Dutch artist Stefan Bleekrode’s artworks probably make everyone wonder how it is possible to create such cityscapes that he draws. Stefan has visited Budapest several times and captured the Hungarian capital from a meticulous bird’s eye perspective. Let’s check the results!
When did you decide to become an artist, illustrator?
I don’t think I have ever consciously decided to become an artist. It was something that struck me. I’ve been drawing (probably more doodling) ever since I was able to hold a pencil. After a visit to Paris as a 10-year-old I wanted to capture all the famous buildings I’d seen so I decided to do a felt tip pen drawing of the entire city. Ever since I have continued to work, often with mixed results, on new drawings trying out all kinds of architectural styles. The idea to become an artist has never really taken root in my mind as a child or adolescent, even now, it sounds a bit awkward for me to say I’m an artist. Perhaps you’re one right from the start or you aren’t.
When and why did you choose this very specific form of art? (I’m referring to your drawings right now.)
Similarly to the previous question, I’ve never really chosen this, at least not consciously. The Paris drawing was just a way to recapture what I’d seen; I didn’t even consider it art. I never woke up in one morning and said: Eureka, I’m going to spend hundreds of hours working on meticulous bird’s eye perspective drawings. I just kept on doing what I liked best, creating quietly and uninhibited by prevailing artistic trends and combining my love for drawing with my interest in architecture, urban planning and perspective.

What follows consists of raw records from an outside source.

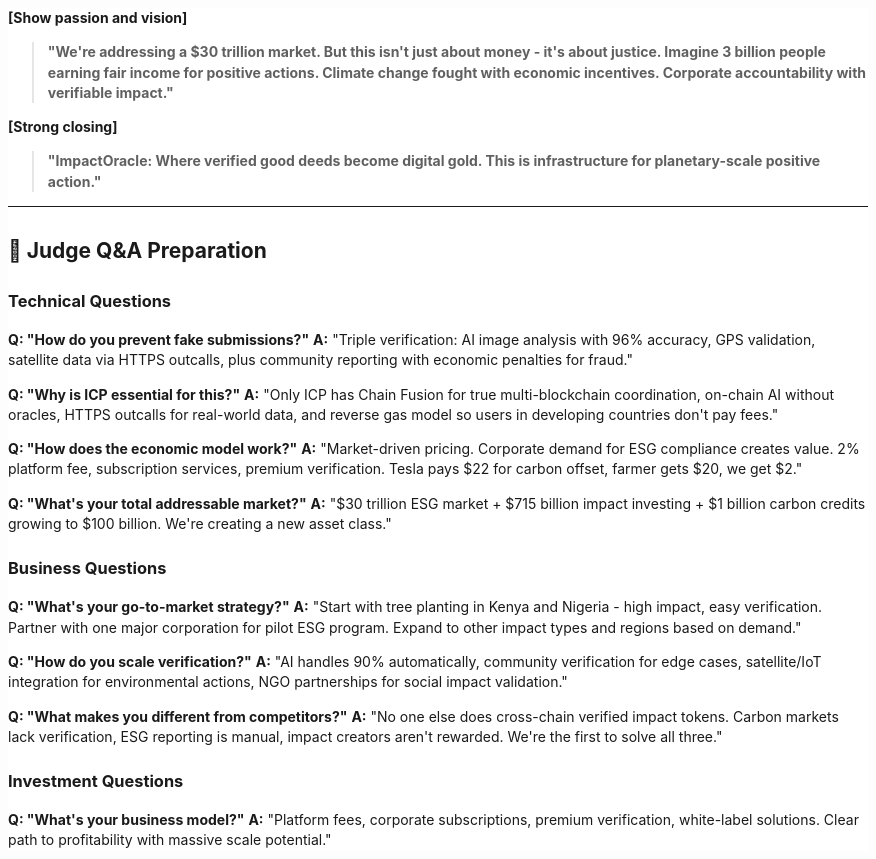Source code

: **[Show passion and vision]**

> **"We're addressing a $30 trillion market. But this isn't just about money - it's about justice. Imagine 3 billion people earning fair income for positive actions. Climate change fought with economic incentives. Corporate accountability with verifiable impact."**

**[Strong closing]**

> **"ImpactOracle: Where verified good deeds become digital gold. This is infrastructure for planetary-scale positive action."**

---

## 🎯 Judge Q&A Preparation

### **Technical Questions**

**Q: "How do you prevent fake submissions?"**
**A:** "Triple verification: AI image analysis with 96% accuracy, GPS validation, satellite data via HTTPS outcalls, plus community reporting with economic penalties for fraud."

**Q: "Why is ICP essential for this?"**
**A:** "Only ICP has Chain Fusion for true multi-blockchain coordination, on-chain AI without oracles, HTTPS outcalls for real-world data, and reverse gas model so users in developing countries don't pay fees."

**Q: "How does the economic model work?"**
**A:** "Market-driven pricing. Corporate demand for ESG compliance creates value. 2% platform fee, subscription services, premium verification. Tesla pays $22 for carbon offset, farmer gets $20, we get $2."

**Q: "What's your total addressable market?"**
**A:** "$30 trillion ESG market + $715 billion impact investing + $1 billion carbon credits growing to $100 billion. We're creating a new asset class."

### **Business Questions**

**Q: "What's your go-to-market strategy?"**
**A:** "Start with tree planting in Kenya and Nigeria - high impact, easy verification. Partner with one major corporation for pilot ESG program. Expand to other impact types and regions based on demand."

**Q: "How do you scale verification?"**
**A:** "AI handles 90% automatically, community verification for edge cases, satellite/IoT integration for environmental actions, NGO partnerships for social impact validation."

**Q: "What makes you different from competitors?"**
**A:** "No one else does cross-chain verified impact tokens. Carbon markets lack verification, ESG reporting is manual, impact creators aren't rewarded. We're the first to solve all three."

### **Investment Questions**

**Q: "What's your business model?"**
**A:** "Platform fees, corporate subscriptions, premium verification, white-label solutions. Clear path to profitability with massive scale potential."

Do you think your personality manifests in your pictures?
Yes, certainly. “The man’s the work. Something doesn’t come out of nothing”, to quote the American painter Edward Hopper.
How do you choose locations for your projects?
I don’t, I just record in a sketchbook everything I find interesting and see if I can use it again later on. There are a number of places that inspire me more than others. Cities that are regularly featured in my drawings are, of course, Budapest, but also New York, Prague, Rome and Naples and more occasionally Paris and London. Most of my paintings are more site specific and aren’t so much an amalgamation of ideas. Clearly, the influence of North America is visible in my paintings but more recently I’ve also found a great number of ideas in Budapest and Transylvania where the wild mountains have attracted my attention.
How much time do you need to finish a piece?
This varies depending on size and subject. A little drawing can be done in 25-40 hours of work. A big drawing, like the one of Budapest, takes roughly 4 to 6 months to complete and as many as 1000 hours. I’m still reworking that one actually.
How did you come up with the idea to draw pictures of Budapest?
I went to Budapest for the first time in 2007 and, honestly, I didn’t really know what to expect. For three days I was walking around somewhat perplexed; there was a city that could rival Paris and London, yet it was so awkwardly mysterious with a language and culture that were completely puzzling and foreign to me. I wasn’t able to understand anything or anyone but to me this only added a depth of character to the city. I was immediately fascinated by the architecture, the neoclassical, the Gothic revival, the baroque and the art nouveau style. There seemed to be another imposing, highly original structure to be discovered around every corner. I’d never heard of the architect Ödön Lechner, but his masterpieces such as the Post Savings Bank and The Museum of Applied Arts in Üllői Road could measure up with Guadi’s structures in Barcelona. I made three small watercolours of the Danube and the Parliament, and when I came home I immediately started a 60×40cm drawing of the Grand Boulevard.
Over the course of the last seven years I have repeatedly visited Budapest again and again, and the fascination has grown even stronger. By now I must have done about ten drawings of Budapest (two of them aren’t finished) and an equal number of paintings. Especially, the two great railway stations and the dark side streets of the Grand Boulevard caught my eye.
What are the biggest challenges while working on those pictures?
There are many actually. Getting the perspective right is the most important but also working out a composition can be tough. Before I start working on a drawing I only have a global idea of what I want. I fill in the details as I go along. This can alter both the perspective and the composition so I have to be cautious. Also, spilling ink is something to watch out for.
Are you planning to visit Budapest again?
Certainly, I’ve been there numerous times now, but the city still continuous to amaze and inspire me for both drawings and paintings.
I’m thinking of doing a drawing now that will only show the bridges seen from Margaret Island all the way to the Liberty Bridge. I’ll probably have to crop the image severely to make it fit on a rectangular piece of paper. Furthermore, I’m currently working on a small watercolour of a station that heavily resembles the Western Railway Station.
What do you consider your greatest success so far?
There are two on an equal level. In 2012 I was given the opportunity to exhibit in Bern, Switzerland. Every three months the accomplished Swiss photographer Werner Tschan turns his photo studio located in the old centre of Bern into a marvellous gallery in which he exhibits talent not normally seen in galleries. He calls these events appropriately KeineKunst. Two pieces of mine had been already sold before the show opened, and after it had closed, all the drawings got sold and I had seven commissioned pieces to do. Since then I’ve been able to devote all my time to my art.